E persino l’uso di Sullo imbarcato d’ufficio in una visione destrorsa della Dc, quel Sullo che nel '60 si dimise da ministro dei Trasporti dal governo Tambroni che era passato in Parlamento grazie ai voti determinanti del Msi; quel Sullo che da ministro del Lavoro creò un caso con la Svizzera per come venivano tenuti i nostri emigrati nelle loro capanne attorno ai cantieri, quel Sullo che fu attaccato ed offeso dalla destra per il suo progetto di riforma urbanistica (il regime dei suoli)?

E poi – dulcis in fundo – quell’avvicinamento dei due, Dorso e Sullo, ad Alfredo De Marsico, insigne giurista certo, celeberrimo avvocato, docente universitario, avellinese di adozione (era nato a Sala Consilina), ma anche ministro della Giustizia fascista in un periodo (il 1943) in cui qualche dubbio sul regime di Mussolini e sulle sue scelte anche razzistiche era pur legittimo.

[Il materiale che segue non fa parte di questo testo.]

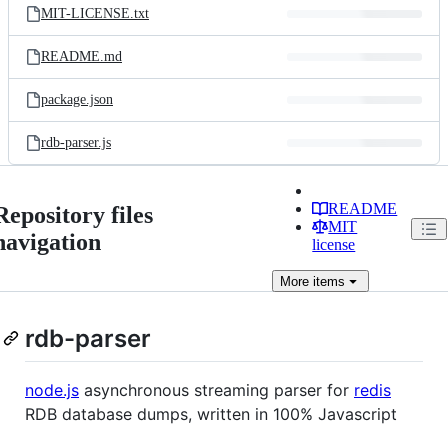
MIT-LICENSE.txt
README.md
package.json
rdb-parser.js
README
Repository files
MIT
navigation
license
More
items
rdb-parser
node.js
asynchronous streaming parser for
redis
RDB database dumps, written in 100% Javascript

Mai una protesta per la caccia agli ebrei o per la guerra fascista o lo strangolamento della libertà. Tardivo – dopo lo sbarco degli alleati in Sicilia – l’adesione all’ordine del giorno Grandi che mirava a cacciare Mussolini e non il fascismo. Soltanto la nascente democrazia italiana gli salvò la vita – e quindi l’adorata professione forense – che Mussolini da Salò voleva togliergli.

Ed allora che cosa c’entra De Marsico con l’intransigente Dorso e con il più audace ministro riformista della Dc quale fu Fiorentino Sullo per tanti inspiegabile politico dai due volti: autoritario in Irpinia, progressista spinto a Roma?

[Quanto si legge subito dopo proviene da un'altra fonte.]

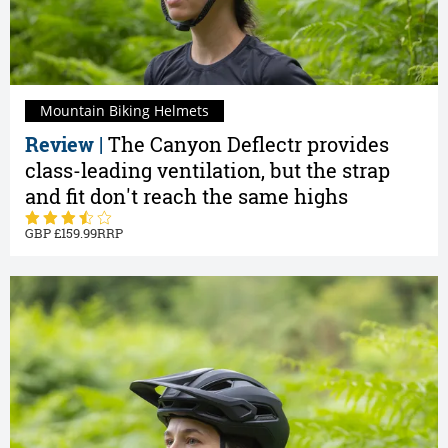
Mountain Biking Helmets
Review |
The Canyon Deflectr provides
class-leading ventilation, but the strap
and fit don't reach the same highs
159.99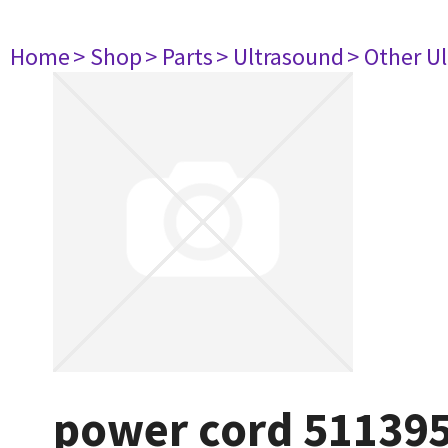
Home
> Shop
> Parts
> Ultrasound
> Other U
power cord 51139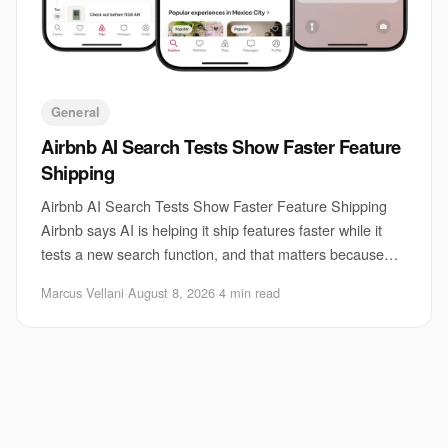
General
Airbnb AI Search Tests Show Faster Feature
Shipping
Airbnb AI Search Tests Show Faster Feature Shipping
Airbnb says AI is helping it ship features faster while it
tests a new search function, and that matters because
search is one of the hardest parts
Marcus Vellani
·
August 8, 2026
·
4 min read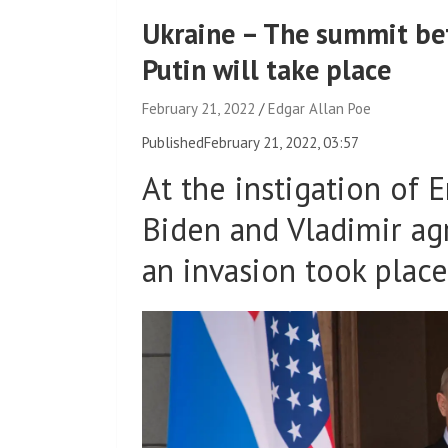
Ukraine – The summit be
Putin will take place
February 21, 2022
Edgar Allan Poe
Published
February 21, 2022, 03:57
At the instigation of
Biden and Vladimir ag
an invasion took place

Nel tentativo di costruirsi un pantheon privato Rotondi non si accorge (o non vuole accorgersi) di tradire così proprio la sua terra. Lo stesso viaggio in Irpinia – per chi ha letto il romanzo storico La carovana Zanardelli del lucano Giuseppe Lupo – sembra più un confuso e maldestro tentativo elettorale che un effettivo contributo alla soluzione del dramma-Sud.

Zanardelli fu il primo capo di governo del Regno d’Italia a spingersi oltre Roma. Rotondi è stato l’ultimo politico – in ordine di tempo – ad essersi spinto oltre la decenza.

Guido Dorso si starà rigirando nella tomba.